» **REQUIRED ACTION 1**:
List every signal that the passage on dog social hierarchy says tells other dogs where they fit in a given social hierarchy.

» **SUPPLIED PASSAGE**:
════
You may find that they do always sleep away from you when you’re sitting on the couch, but they don’t do that when they are in bed with you or are asleep on the mat by the door.
It may be that your dog sleeps away from you only during certain instances that have trained it over time to respond that way.
Reason #4 – Social Hierarchy
Dogs have an extremely complex social system and hierarchy. While it may just look like tail wagging, circling, and butt-sniffing to us, they are engaging in a very sophisticated form of communication.
Things like eye contact, physical touch, shoulder posturing, gait, and even the way a dog holds their tail all signal to other dogs where they fit in a given social hierarchy.
You can see this in almost all of their interactions with other dogs, and they are engaging in this game with you whether you realize it or not.
Most dogs find eye contact to be a sign of aggression. Prolonged eye contact in people can often be perceived as a sign of aggression. Likewise, avoiding eye contact often indicates that they lack confidence.
════
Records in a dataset
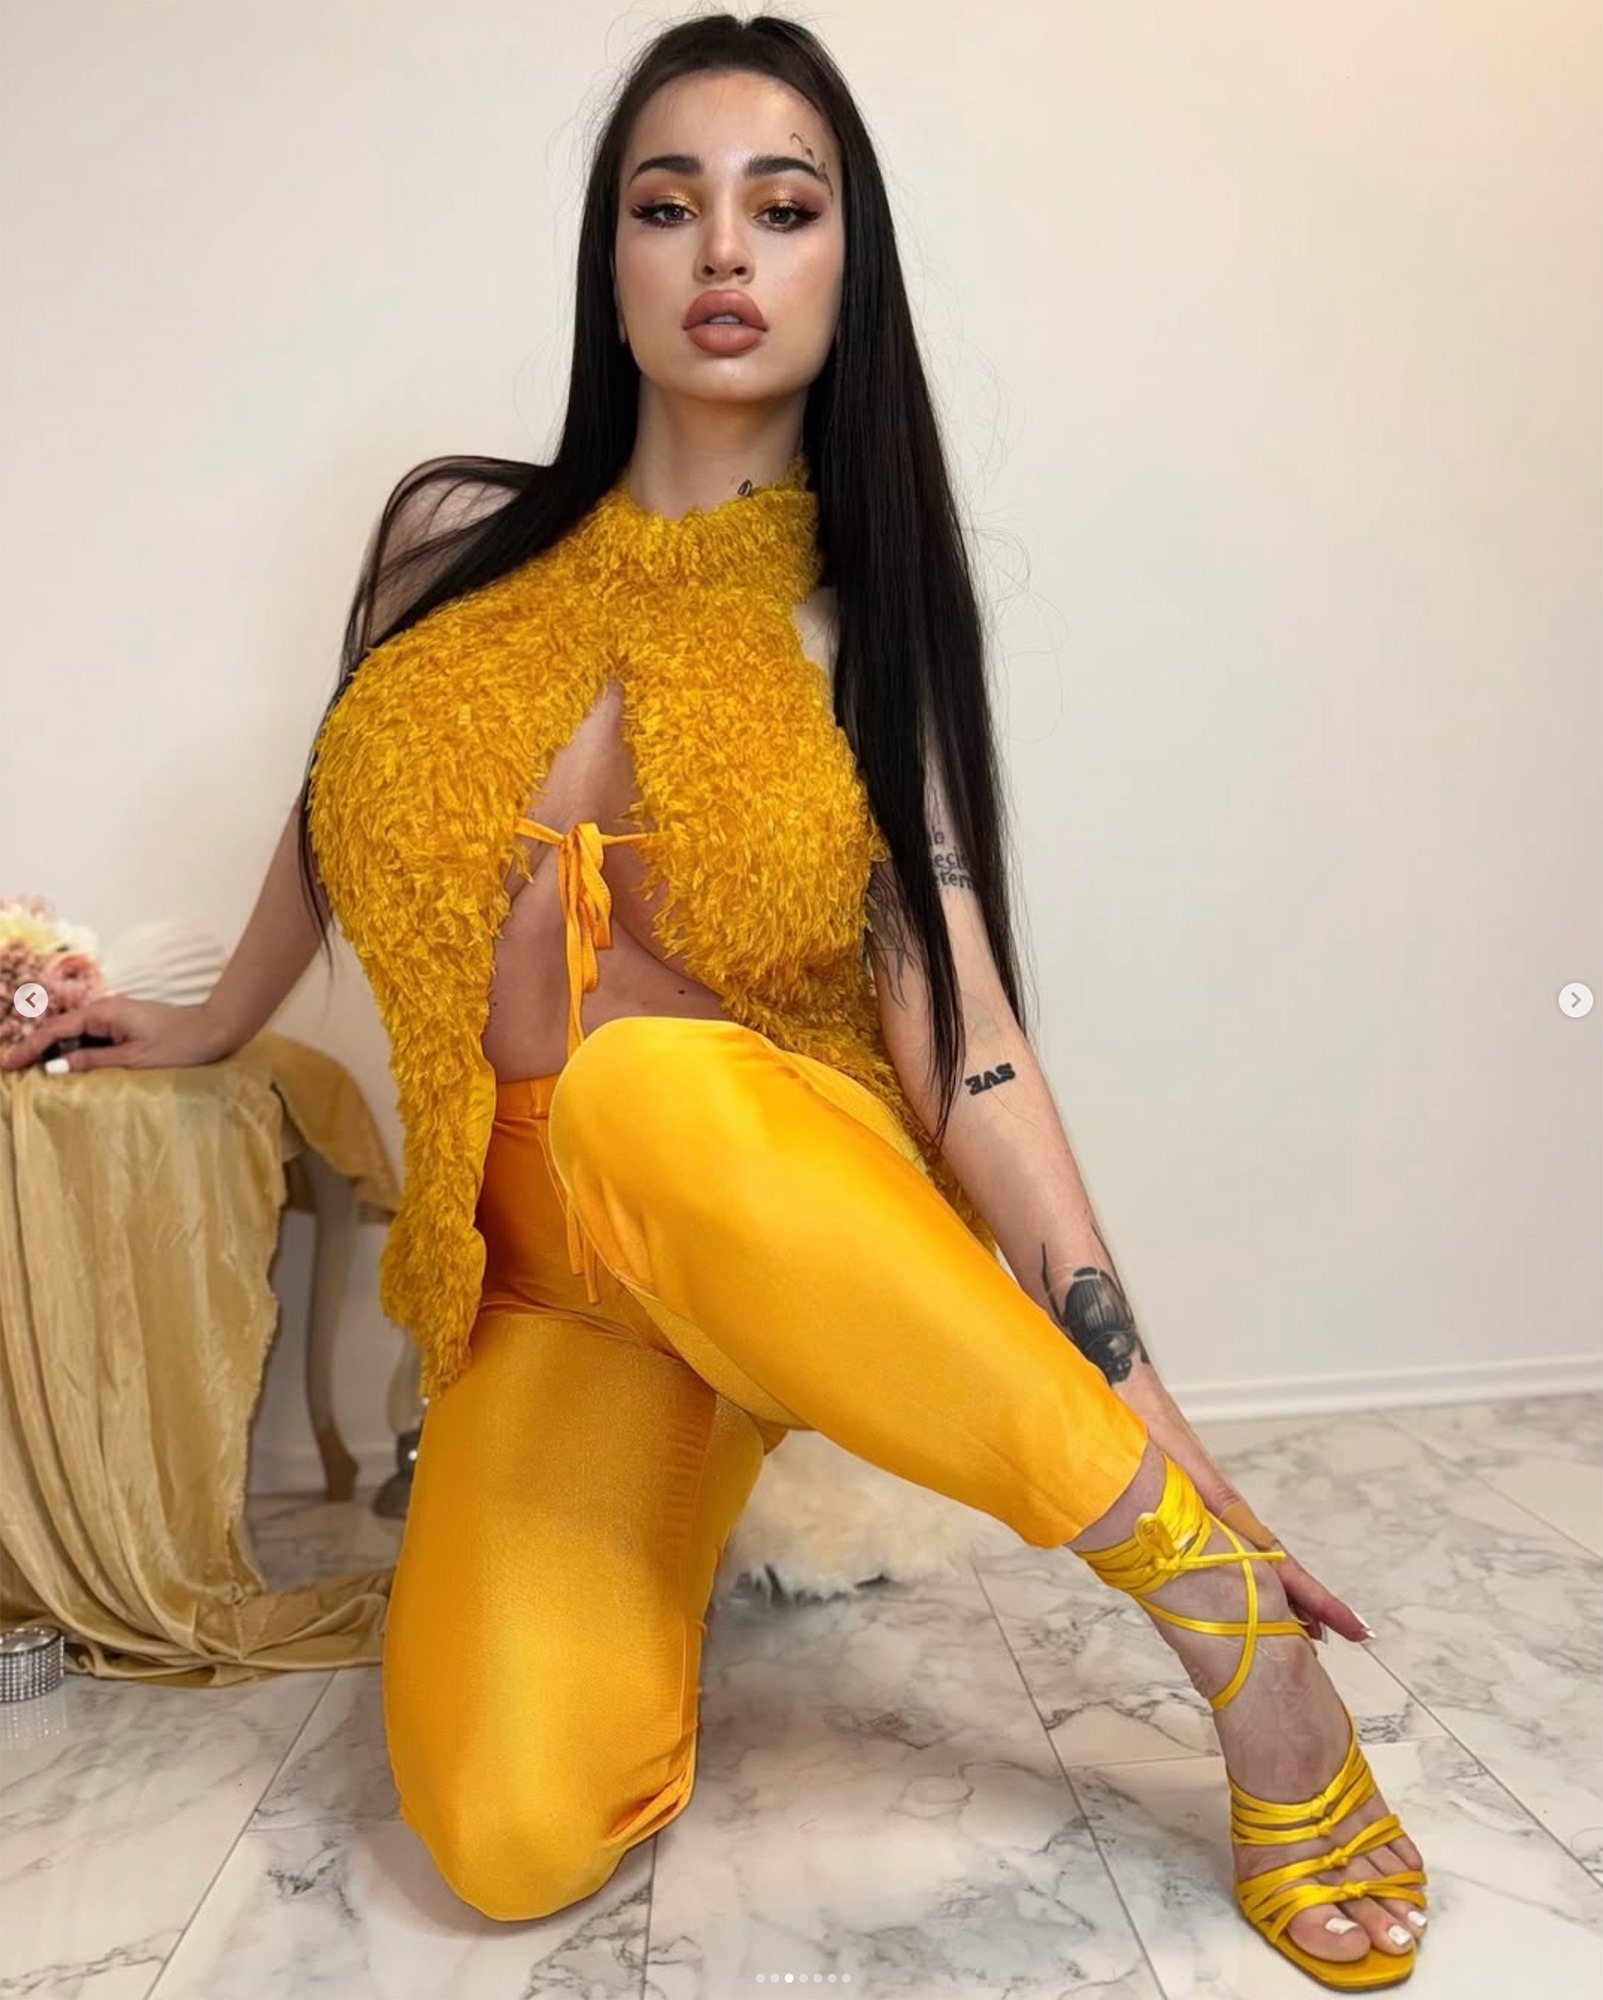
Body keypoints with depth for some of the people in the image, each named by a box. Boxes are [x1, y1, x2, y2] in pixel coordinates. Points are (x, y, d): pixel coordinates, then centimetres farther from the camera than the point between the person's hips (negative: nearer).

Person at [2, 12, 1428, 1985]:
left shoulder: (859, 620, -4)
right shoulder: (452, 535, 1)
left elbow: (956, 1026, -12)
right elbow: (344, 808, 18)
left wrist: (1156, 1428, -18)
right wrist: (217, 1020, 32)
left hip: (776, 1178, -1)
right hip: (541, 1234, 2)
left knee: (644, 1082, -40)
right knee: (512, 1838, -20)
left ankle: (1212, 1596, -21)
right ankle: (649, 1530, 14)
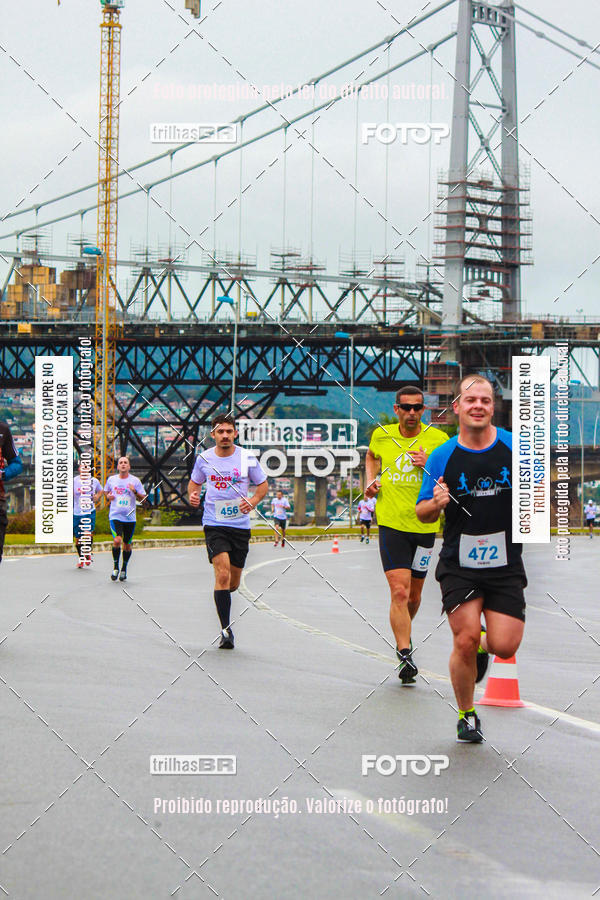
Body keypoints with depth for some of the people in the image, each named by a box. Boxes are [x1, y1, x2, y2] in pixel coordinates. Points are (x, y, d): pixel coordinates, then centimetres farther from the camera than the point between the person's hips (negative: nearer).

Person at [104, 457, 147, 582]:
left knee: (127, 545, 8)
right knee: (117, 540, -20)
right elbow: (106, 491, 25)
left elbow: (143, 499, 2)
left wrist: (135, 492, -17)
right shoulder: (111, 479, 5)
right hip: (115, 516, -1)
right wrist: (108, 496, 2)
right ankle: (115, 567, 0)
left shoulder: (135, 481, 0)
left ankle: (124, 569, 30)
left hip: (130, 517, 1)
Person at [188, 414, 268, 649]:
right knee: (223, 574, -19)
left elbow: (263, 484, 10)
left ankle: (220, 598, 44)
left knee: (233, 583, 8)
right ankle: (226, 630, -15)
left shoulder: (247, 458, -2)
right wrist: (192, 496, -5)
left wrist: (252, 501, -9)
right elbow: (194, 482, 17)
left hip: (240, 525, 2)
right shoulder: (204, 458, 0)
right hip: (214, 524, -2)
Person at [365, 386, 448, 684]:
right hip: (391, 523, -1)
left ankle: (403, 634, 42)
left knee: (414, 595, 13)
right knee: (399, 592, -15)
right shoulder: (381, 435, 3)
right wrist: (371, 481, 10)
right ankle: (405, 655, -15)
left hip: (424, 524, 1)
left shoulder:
════
» **REQUIRED ACTION 2**:
Recast everything in the records from the line containing "left shoulder: (247, 458, -2)" down to and including the line containing "right ankle: (405, 655, -15)" as a numbered list, leaving out any blank lines.

» **WRITTEN RESPONSE 1**:
- Eye contact
- Physical touch
- Shoulder posturing
- Gait
- The way a dog holds their tail

» **WRITTEN RESPONSE 2**:
1. left shoulder: (247, 458, -2)
2. right wrist: (192, 496, -5)
3. left wrist: (252, 501, -9)
4. right elbow: (194, 482, 17)
5. left hip: (240, 525, 2)
6. right shoulder: (204, 458, 0)
7. right hip: (214, 524, -2)
8. Person at [365, 386, 448, 684]:
9. right hip: (391, 523, -1)
10. left ankle: (403, 634, 42)
11. left knee: (414, 595, 13)
12. right knee: (399, 592, -15)
13. right shoulder: (381, 435, 3)
14. right wrist: (371, 481, 10)
15. right ankle: (405, 655, -15)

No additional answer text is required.